*** MATERIALS PROVIDED ***
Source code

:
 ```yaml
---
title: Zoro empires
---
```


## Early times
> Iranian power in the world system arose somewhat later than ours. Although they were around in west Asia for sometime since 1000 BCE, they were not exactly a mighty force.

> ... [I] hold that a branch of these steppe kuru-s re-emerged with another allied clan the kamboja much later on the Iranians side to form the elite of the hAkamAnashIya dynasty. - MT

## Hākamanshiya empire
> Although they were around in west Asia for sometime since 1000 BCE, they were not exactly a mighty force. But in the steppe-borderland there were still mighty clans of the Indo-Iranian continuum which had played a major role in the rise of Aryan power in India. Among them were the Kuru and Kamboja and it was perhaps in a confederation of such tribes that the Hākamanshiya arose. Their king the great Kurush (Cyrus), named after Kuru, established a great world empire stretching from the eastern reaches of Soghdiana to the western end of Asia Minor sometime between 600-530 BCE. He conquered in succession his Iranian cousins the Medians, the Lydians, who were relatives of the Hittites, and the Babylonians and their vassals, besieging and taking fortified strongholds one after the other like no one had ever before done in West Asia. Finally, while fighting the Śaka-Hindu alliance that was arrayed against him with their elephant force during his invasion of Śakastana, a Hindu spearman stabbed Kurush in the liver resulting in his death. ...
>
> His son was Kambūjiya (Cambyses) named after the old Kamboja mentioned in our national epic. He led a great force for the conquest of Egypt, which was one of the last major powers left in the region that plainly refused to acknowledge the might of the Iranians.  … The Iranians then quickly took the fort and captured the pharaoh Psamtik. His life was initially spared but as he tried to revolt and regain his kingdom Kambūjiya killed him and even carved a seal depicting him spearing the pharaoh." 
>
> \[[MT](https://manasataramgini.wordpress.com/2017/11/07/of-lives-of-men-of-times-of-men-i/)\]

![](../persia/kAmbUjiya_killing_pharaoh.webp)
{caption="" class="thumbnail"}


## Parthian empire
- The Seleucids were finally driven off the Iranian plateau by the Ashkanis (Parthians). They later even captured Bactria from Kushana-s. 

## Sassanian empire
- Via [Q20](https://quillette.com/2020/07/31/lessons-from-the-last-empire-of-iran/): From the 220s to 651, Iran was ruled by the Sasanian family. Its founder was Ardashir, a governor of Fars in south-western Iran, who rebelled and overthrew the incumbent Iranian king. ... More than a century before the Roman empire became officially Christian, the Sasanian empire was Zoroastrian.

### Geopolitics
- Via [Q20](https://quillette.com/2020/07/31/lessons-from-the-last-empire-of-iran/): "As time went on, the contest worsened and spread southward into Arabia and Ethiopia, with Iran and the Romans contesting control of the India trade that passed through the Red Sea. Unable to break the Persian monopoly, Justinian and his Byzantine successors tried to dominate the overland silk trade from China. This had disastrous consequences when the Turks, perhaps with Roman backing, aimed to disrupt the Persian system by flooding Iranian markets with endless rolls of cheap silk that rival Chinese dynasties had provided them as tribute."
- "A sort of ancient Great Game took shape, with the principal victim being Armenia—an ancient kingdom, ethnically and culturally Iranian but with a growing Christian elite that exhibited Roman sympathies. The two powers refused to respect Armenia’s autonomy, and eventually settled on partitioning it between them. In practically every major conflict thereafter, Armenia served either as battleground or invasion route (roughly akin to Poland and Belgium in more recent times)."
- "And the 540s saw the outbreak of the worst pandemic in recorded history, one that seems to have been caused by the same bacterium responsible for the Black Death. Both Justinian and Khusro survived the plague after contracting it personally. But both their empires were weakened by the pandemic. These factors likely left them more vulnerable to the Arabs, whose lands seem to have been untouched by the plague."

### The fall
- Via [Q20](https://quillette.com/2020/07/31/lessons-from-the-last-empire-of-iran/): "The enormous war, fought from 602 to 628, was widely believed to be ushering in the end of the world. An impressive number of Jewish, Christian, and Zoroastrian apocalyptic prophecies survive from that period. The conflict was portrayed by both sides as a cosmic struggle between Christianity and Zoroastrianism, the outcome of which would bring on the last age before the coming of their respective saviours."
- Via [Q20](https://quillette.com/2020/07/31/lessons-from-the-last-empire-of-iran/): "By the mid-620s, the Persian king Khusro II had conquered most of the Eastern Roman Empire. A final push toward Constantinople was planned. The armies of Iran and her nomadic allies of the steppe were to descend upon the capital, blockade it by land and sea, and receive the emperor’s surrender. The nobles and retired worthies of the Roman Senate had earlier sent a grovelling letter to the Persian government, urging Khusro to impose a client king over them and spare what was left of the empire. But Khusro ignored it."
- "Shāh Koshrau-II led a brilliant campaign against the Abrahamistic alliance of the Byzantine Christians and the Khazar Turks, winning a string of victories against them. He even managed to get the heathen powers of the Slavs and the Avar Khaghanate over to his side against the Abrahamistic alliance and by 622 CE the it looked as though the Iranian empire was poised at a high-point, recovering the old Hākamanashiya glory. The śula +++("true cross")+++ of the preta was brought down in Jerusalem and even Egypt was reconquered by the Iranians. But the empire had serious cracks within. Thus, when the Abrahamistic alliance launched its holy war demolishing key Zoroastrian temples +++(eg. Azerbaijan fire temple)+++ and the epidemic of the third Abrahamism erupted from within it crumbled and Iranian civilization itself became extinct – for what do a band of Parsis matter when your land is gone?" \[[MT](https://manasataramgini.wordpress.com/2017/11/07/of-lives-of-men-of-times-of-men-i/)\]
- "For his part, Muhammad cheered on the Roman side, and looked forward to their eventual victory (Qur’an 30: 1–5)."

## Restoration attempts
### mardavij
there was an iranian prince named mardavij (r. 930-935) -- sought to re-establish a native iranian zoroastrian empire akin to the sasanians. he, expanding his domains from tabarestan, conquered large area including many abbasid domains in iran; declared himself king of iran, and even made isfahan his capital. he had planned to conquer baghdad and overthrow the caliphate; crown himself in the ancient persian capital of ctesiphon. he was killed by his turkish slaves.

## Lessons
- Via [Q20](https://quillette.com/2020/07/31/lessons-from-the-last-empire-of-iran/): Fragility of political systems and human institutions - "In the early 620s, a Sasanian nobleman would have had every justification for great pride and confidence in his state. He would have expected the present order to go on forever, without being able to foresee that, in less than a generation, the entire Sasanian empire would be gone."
*** End of MATERIALS PROVIDED ***
PROBLEM TO WORK ON →
Reproduce the listing in full. Keep it exactly as written.

SOLUTION →
Source code

:
 ```yaml
---
title: Zoro empires
---
```


## Early times
> Iranian power in the world system arose somewhat later than ours. Although they were around in west Asia for sometime since 1000 BCE, they were not exactly a mighty force.

> ... [I] hold that a branch of these steppe kuru-s re-emerged with another allied clan the kamboja much later on the Iranians side to form the elite of the hAkamAnashIya dynasty. - MT

## Hākamanshiya empire
> Although they were around in west Asia for sometime since 1000 BCE, they were not exactly a mighty force. But in the steppe-borderland there were still mighty clans of the Indo-Iranian continuum which had played a major role in the rise of Aryan power in India. Among them were the Kuru and Kamboja and it was perhaps in a confederation of such tribes that the Hākamanshiya arose. Their king the great Kurush (Cyrus), named after Kuru, established a great world empire stretching from the eastern reaches of Soghdiana to the western end of Asia Minor sometime between 600-530 BCE. He conquered in succession his Iranian cousins the Medians, the Lydians, who were relatives of the Hittites, and the Babylonians and their vassals, besieging and taking fortified strongholds one after the other like no one had ever before done in West Asia. Finally, while fighting the Śaka-Hindu alliance that was arrayed against him with their elephant force during his invasion of Śakastana, a Hindu spearman stabbed Kurush in the liver resulting in his death. ...
>
> His son was Kambūjiya (Cambyses) named after the old Kamboja mentioned in our national epic. He led a great force for the conquest of Egypt, which was one of the last major powers left in the region that plainly refused to acknowledge the might of the Iranians.  … The Iranians then quickly took the fort and captured the pharaoh Psamtik. His life was initially spared but as he tried to revolt and regain his kingdom Kambūjiya killed him and even carved a seal depicting him spearing the pharaoh." 
>
> \[[MT](https://manasataramgini.wordpress.com/2017/11/07/of-lives-of-men-of-times-of-men-i/)\]

![](../persia/kAmbUjiya_killing_pharaoh.webp)
{caption="" class="thumbnail"}


## Parthian empire
- The Seleucids were finally driven off the Iranian plateau by the Ashkanis (Parthians). They later even captured Bactria from Kushana-s. 

## Sassanian empire
- Via [Q20](https://quillette.com/2020/07/31/lessons-from-the-last-empire-of-iran/): From the 220s to 651, Iran was ruled by the Sasanian family. Its founder was Ardashir, a governor of Fars in south-western Iran, who rebelled and overthrew the incumbent Iranian king. ... More than a century before the Roman empire became officially Christian, the Sasanian empire was Zoroastrian.

### Geopolitics
- Via [Q20](https://quillette.com/2020/07/31/lessons-from-the-last-empire-of-iran/): "As time went on, the contest worsened and spread southward into Arabia and Ethiopia, with Iran and the Romans contesting control of the India trade that passed through the Red Sea. Unable to break the Persian monopoly, Justinian and his Byzantine successors tried to dominate the overland silk trade from China. This had disastrous consequences when the Turks, perhaps with Roman backing, aimed to disrupt the Persian system by flooding Iranian markets with endless rolls of cheap silk that rival Chinese dynasties had provided them as tribute."
- "A sort of ancient Great Game took shape, with the principal victim being Armenia—an ancient kingdom, ethnically and culturally Iranian but with a growing Christian elite that exhibited Roman sympathies. The two powers refused to respect Armenia’s autonomy, and eventually settled on partitioning it between them. In practically every major conflict thereafter, Armenia served either as battleground or invasion route (roughly akin to Poland and Belgium in more recent times)."
- "And the 540s saw the outbreak of the worst pandemic in recorded history, one that seems to have been caused by the same bacterium responsible for the Black Death. Both Justinian and Khusro survived the plague after contracting it personally. But both their empires were weakened by the pandemic. These factors likely left them more vulnerable to the Arabs, whose lands seem to have been untouched by the plague."

### The fall
- Via [Q20](https://quillette.com/2020/07/31/lessons-from-the-last-empire-of-iran/): "The enormous war, fought from 602 to 628, was widely believed to be ushering in the end of the world. An impressive number of Jewish, Christian, and Zoroastrian apocalyptic prophecies survive from that period. The conflict was portrayed by both sides as a cosmic struggle between Christianity and Zoroastrianism, the outcome of which would bring on the last age before the coming of their respective saviours."
- Via [Q20](https://quillette.com/2020/07/31/lessons-from-the-last-empire-of-iran/): "By the mid-620s, the Persian king Khusro II had conquered most of the Eastern Roman Empire. A final push toward Constantinople was planned. The armies of Iran and her nomadic allies of the steppe were to descend upon the capital, blockade it by land and sea, and receive the emperor’s surrender. The nobles and retired worthies of the Roman Senate had earlier sent a grovelling letter to the Persian government, urging Khusro to impose a client king over them and spare what was left of the empire. But Khusro ignored it."
- "Shāh Koshrau-II led a brilliant campaign against the Abrahamistic alliance of the Byzantine Christians and the Khazar Turks, winning a string of victories against them. He even managed to get the heathen powers of the Slavs and the Avar Khaghanate over to his side against the Abrahamistic alliance and by 622 CE the it looked as though the Iranian empire was poised at a high-point, recovering the old Hākamanashiya glory. The śula +++("true cross")+++ of the preta was brought down in Jerusalem and even Egypt was reconquered by the Iranians. But the empire had serious cracks within. Thus, when the Abrahamistic alliance launched its holy war demolishing key Zoroastrian temples +++(eg. Azerbaijan fire temple)+++ and the epidemic of the third Abrahamism erupted from within it crumbled and Iranian civilization itself became extinct – for what do a band of Parsis matter when your land is gone?" \[[MT](https://manasataramgini.wordpress.com/2017/11/07/of-lives-of-men-of-times-of-men-i/)\]
- "For his part, Muhammad cheered on the Roman side, and looked forward to their eventual victory (Qur’an 30: 1–5)."

## Restoration attempts
### mardavij
there was an iranian prince named mardavij (r. 930-935) -- sought to re-establish a native iranian zoroastrian empire akin to the sasanians. he, expanding his domains from tabarestan, conquered large area including many abbasid domains in iran; declared himself king of iran, and even made isfahan his capital. he had planned to conquer baghdad and overthrow the caliphate; crown himself in the ancient persian capital of ctesiphon. he was killed by his turkish slaves.

## Lessons
- Via [Q20](https://quillette.com/2020/07/31/lessons-from-the-last-empire-of-iran/): Fragility of political systems and human institutions - "In the early 620s, a Sasanian nobleman would have had every justification for great pride and confidence in his state. He would have expected the present order to go on forever, without being able to foresee that, in less than a generation, the entire Sasanian empire would be gone."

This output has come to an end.